(Records from a data collection)
────────
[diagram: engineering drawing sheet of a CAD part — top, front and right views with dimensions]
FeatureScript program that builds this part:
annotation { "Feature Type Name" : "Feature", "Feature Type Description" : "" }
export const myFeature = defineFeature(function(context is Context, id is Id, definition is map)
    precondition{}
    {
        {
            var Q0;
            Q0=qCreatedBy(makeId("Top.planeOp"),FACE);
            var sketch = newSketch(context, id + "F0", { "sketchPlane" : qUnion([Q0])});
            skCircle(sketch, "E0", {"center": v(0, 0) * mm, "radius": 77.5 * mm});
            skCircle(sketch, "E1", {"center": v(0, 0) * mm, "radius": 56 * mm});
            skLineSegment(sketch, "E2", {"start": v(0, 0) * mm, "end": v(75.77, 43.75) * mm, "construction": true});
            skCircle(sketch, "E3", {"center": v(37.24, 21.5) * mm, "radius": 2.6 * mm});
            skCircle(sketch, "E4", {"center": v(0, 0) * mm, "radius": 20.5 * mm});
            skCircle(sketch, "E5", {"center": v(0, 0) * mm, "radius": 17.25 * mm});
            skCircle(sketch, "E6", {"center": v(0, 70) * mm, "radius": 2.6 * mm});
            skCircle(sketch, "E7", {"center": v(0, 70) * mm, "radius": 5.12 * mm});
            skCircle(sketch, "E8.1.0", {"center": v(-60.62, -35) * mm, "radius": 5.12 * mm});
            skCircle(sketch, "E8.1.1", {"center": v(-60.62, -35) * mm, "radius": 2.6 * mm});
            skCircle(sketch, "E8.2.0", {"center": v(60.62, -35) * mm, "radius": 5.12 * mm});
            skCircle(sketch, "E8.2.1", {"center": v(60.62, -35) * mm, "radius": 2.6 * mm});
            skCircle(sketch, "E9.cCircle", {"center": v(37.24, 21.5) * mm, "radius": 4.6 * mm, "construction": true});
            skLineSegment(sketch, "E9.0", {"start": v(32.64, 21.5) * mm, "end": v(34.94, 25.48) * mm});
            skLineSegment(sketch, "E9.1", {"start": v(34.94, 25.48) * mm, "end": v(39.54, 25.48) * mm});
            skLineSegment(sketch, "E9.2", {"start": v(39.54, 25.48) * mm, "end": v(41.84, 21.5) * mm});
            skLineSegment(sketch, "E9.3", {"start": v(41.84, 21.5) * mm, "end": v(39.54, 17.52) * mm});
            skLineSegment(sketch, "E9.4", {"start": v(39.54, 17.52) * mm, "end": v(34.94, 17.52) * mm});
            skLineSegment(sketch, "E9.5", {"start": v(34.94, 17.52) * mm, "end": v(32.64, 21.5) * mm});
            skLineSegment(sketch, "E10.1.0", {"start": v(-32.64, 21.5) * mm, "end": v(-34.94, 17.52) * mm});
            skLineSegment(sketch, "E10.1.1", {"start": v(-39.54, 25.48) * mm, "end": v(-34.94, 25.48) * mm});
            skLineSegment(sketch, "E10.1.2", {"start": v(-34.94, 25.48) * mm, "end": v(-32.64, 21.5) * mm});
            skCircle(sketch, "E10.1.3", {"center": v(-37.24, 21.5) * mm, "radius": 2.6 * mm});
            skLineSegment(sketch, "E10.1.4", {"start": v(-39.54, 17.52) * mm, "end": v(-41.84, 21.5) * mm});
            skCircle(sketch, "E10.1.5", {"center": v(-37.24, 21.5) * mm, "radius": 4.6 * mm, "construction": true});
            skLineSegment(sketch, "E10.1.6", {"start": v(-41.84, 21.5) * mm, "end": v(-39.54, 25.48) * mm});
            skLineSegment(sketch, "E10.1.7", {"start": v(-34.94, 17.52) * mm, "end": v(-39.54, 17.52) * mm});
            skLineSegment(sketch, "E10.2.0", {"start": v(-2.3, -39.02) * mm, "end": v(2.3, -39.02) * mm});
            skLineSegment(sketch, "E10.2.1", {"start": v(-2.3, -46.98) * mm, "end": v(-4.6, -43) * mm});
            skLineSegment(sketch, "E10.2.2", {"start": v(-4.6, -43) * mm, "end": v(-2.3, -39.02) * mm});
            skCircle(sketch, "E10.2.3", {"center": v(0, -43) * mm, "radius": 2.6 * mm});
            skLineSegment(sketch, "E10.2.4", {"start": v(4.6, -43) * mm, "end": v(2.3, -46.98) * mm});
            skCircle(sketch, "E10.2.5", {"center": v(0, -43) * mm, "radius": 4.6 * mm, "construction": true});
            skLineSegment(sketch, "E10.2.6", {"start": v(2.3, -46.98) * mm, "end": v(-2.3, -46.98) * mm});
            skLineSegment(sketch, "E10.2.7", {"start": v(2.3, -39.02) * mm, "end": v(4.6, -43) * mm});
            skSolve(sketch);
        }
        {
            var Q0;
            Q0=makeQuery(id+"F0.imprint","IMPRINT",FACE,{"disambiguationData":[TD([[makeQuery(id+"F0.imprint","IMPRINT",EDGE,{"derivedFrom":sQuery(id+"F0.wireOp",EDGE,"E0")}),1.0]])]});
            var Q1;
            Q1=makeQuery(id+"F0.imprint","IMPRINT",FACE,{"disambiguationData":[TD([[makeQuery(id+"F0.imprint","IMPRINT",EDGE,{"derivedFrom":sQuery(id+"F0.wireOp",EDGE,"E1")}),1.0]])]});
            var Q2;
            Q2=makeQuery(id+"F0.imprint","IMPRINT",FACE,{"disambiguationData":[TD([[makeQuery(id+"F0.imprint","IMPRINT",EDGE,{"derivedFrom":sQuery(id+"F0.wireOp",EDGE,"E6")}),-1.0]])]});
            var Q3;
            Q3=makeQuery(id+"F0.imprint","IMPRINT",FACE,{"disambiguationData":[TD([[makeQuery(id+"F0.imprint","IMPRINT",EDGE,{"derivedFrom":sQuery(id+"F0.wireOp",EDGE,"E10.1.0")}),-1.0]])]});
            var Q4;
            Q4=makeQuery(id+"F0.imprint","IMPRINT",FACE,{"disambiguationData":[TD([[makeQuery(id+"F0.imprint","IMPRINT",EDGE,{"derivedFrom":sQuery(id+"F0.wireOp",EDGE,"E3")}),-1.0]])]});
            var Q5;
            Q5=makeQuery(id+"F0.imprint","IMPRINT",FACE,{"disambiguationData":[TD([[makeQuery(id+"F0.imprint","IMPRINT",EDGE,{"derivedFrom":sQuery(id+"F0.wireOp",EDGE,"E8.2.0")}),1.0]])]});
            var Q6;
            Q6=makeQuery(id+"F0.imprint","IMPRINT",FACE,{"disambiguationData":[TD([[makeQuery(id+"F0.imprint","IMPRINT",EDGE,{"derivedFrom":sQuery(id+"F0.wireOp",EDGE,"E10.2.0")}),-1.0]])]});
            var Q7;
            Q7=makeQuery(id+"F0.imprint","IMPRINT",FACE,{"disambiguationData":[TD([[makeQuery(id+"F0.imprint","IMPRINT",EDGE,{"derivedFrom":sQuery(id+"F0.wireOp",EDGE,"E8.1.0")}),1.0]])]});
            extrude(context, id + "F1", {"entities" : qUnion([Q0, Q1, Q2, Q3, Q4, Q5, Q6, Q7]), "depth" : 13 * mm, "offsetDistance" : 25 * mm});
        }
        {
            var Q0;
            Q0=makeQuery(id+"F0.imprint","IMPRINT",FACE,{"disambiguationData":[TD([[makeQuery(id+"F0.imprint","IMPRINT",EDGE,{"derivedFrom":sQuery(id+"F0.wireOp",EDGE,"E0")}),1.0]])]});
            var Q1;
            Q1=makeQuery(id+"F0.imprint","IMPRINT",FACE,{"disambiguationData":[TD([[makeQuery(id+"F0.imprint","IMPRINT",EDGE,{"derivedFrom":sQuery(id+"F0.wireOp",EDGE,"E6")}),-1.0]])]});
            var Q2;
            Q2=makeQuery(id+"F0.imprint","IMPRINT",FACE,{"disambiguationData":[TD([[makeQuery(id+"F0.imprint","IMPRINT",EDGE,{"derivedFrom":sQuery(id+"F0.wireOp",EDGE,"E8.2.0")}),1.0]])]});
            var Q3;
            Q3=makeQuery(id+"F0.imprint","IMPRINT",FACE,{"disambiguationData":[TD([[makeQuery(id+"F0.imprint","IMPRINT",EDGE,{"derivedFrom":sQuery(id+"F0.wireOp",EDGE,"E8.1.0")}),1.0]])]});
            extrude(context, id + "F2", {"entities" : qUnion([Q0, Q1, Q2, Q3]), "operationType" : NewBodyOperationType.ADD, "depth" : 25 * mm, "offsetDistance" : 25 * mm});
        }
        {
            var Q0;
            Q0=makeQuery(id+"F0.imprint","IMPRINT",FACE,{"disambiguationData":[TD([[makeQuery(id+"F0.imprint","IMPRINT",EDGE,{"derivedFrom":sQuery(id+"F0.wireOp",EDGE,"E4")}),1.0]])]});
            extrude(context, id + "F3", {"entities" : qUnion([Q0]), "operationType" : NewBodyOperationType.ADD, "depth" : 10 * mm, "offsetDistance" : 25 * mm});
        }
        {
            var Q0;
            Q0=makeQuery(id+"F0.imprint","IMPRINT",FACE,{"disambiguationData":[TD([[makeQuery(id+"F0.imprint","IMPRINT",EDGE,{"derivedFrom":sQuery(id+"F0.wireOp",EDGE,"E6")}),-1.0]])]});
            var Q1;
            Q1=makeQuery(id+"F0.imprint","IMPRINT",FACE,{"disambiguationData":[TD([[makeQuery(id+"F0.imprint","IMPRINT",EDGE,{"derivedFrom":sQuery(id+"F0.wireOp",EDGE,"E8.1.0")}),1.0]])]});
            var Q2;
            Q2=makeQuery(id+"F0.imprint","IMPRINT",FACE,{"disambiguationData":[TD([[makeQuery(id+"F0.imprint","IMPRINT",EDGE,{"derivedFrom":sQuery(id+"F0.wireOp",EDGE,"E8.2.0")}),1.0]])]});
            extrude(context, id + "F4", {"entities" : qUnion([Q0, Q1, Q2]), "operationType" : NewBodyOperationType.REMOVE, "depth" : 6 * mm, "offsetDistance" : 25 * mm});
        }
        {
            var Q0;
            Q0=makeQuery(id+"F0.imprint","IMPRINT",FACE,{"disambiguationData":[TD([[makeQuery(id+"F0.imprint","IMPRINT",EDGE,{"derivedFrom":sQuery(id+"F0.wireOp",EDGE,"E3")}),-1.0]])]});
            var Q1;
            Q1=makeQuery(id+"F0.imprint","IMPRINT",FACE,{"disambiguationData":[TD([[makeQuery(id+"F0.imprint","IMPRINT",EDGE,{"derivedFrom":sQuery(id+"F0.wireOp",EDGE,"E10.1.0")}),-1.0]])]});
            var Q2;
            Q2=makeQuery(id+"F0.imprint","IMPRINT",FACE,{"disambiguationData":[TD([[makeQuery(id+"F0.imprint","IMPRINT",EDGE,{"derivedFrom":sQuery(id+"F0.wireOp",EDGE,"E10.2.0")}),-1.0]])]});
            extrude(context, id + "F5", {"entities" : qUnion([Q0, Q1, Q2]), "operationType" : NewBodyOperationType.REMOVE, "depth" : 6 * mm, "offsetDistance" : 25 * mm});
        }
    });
────────
• What to produce
How many lines in the records above contain the string "context"? Reply with the number alone.

• The completed task
7